温玉玲拿他一点办法也没有,只好再三叮嘱,不要让自己那么累。
宴琛的腿还打着石膏,行动不是很方便,应树也因为摔伤,走路一瘸一拐。
两个伤患在同一间病房大眼瞪小眼。
宴琛犹豫再三,不舍道:“要不你听话回去休息,这里有护工,不用担心。”
“不要,”应树一口回绝。
他爬上床,和宴琛并肩躺在一起,拿着手机问:“要看电视吗?你之前让我追的动漫又更新了,我们一起看呀。”
宴琛:“好。”
应不凡下午推门进来时,看到两人并着脑袋正睡得香,应不凡把阿姨做的甜点和粥放在柜子上,没有打扰,静静坐了会儿。
他想就这样下去吧,也该把弟弟的婚礼提上日程了-
宴琛的腿伤得不是特别重,第五周就拆除了石膏,开始进行复健。
应树当时有楼梯扶手和管家帮他缓冲了一下,他没有伤到骨头,恢复得比宴琛更快,淤青早已散去,如今行动自如。
两人在医院的这段时间,总是形影不离,应树也比他们预想中留的时间更长。
宴琛甚至抱了点侥幸,是不是应树的系统坏了,不能再将他带回去?还是大概老天也发了善心,不忍他们分开,把他的小树留了下来。
不管是哪种,宴琛都无比庆幸。
等到宴琛彻底恢复好后,他提出了带应树出去度假。
现在已经是十月中旬,天气正好。
应树开开心心回家收拾行李,等宴琛去接他时,发现他身后还站着同样推着行李箱的应不凡。
应不凡朝他挥手打招呼:“嗨,兄弟。”
宴琛:……
不知道在嗨什么。
他们度假地点选在了H市,是一座生活节奏很慢,山清水秀的城市,还有著名的月老庙。
第一天,三人去划船游湖,感受南方城市的内敛温和,尝遍了H市的著名小吃。
第二天,天空飘起了小雨,他们还是按原计划出发,去月老庙拜拜,顺便也替应不凡求段好姻缘。
青石小路盘旋曲折,烟雨朦胧尽显山间秀美。
应不凡走在前面和秦翰庭打视频,他举着手机,环绕拍了一圈,道:“环境真好,空气也很清新,你没能来真是一大损失。”
秦翰庭:“阿琛和你弟呢?”
应不凡把摄像头调到前置,理了理自己的发型,随后手机往后面歪了歪,说:“他俩走得慢……”

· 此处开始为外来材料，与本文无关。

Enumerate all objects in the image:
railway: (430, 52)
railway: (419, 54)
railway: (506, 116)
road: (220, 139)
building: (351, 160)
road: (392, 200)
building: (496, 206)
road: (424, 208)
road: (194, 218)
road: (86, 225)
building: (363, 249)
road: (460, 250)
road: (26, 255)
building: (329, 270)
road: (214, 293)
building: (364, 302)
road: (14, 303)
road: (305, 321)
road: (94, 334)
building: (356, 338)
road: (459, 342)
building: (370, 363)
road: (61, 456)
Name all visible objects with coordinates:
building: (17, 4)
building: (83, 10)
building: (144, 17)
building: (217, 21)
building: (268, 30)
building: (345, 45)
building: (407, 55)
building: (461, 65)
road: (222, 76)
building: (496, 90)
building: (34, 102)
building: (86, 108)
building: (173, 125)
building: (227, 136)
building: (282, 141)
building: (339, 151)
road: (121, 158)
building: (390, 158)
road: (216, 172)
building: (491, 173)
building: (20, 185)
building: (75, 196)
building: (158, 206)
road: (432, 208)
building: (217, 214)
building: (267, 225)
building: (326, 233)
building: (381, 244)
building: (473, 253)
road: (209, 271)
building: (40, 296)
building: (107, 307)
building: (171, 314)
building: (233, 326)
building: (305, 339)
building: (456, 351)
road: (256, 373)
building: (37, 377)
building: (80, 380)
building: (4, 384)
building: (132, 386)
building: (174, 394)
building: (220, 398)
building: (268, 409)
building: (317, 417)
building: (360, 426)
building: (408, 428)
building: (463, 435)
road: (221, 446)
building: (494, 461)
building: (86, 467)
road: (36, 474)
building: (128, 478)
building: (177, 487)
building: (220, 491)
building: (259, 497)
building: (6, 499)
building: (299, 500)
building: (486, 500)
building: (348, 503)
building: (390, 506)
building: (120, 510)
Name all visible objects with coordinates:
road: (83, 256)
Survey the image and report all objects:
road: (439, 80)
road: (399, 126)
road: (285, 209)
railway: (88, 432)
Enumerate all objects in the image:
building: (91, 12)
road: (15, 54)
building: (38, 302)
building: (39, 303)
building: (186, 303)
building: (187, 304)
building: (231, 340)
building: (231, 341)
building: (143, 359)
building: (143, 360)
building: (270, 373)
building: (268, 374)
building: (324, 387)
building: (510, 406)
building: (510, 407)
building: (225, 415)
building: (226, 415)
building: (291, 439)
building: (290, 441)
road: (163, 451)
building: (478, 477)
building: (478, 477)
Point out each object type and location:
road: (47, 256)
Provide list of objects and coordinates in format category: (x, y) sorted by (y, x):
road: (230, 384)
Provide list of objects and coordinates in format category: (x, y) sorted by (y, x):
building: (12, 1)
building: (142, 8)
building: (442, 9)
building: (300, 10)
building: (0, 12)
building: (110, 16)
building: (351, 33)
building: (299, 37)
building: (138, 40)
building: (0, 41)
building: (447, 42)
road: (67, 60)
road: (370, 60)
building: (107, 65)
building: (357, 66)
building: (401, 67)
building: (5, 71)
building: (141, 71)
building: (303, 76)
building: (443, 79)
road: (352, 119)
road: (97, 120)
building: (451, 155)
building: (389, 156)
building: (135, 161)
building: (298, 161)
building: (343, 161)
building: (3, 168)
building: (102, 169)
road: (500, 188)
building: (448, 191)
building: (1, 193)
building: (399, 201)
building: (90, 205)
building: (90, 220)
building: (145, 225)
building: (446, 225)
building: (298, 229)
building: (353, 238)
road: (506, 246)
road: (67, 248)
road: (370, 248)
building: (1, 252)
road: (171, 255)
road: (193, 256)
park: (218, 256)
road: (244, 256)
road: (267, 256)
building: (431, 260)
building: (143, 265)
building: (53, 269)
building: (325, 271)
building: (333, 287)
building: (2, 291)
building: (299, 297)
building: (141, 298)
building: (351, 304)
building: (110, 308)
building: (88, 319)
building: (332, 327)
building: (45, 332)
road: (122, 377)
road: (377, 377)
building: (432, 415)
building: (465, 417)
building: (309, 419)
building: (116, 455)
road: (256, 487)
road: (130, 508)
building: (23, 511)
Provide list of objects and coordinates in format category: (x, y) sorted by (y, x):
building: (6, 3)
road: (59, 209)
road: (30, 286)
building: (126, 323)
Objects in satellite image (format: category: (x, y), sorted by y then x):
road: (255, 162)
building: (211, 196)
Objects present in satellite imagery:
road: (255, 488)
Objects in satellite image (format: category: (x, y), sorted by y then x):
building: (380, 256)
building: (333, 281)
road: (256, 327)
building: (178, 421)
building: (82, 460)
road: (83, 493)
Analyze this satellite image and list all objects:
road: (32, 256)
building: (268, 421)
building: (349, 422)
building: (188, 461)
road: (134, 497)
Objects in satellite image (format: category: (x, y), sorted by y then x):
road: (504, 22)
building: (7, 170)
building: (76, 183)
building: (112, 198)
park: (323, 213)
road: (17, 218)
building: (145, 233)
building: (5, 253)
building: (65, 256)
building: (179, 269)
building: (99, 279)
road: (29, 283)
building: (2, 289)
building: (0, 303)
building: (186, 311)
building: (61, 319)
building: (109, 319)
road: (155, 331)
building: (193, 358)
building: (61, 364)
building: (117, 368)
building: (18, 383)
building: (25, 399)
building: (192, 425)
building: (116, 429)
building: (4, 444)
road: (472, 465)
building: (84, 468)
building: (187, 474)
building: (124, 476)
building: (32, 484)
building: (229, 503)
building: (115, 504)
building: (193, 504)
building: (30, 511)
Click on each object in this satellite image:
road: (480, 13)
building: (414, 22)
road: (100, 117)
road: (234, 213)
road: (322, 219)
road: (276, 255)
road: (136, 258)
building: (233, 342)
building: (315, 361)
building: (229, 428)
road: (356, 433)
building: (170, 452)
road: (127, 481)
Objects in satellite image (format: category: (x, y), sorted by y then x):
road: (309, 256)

镜头里的宴琛和应书共撑一把伞,应书手里端着一盒水果捞,正插了一块苹果喂给宴琛,宴琛俯身用嘴去接。
秦翰庭看了眼浓情蜜意的两人,又看了眼应不凡的大头,道:“幸好我没来。”
应不凡:“你什么意思啊?”
来到了月老庙中,宴琛和应树诚心跪拜,还买了同心锁,把两人的名字写了上去。
应树笑问:“会觉得我很迷信吗?”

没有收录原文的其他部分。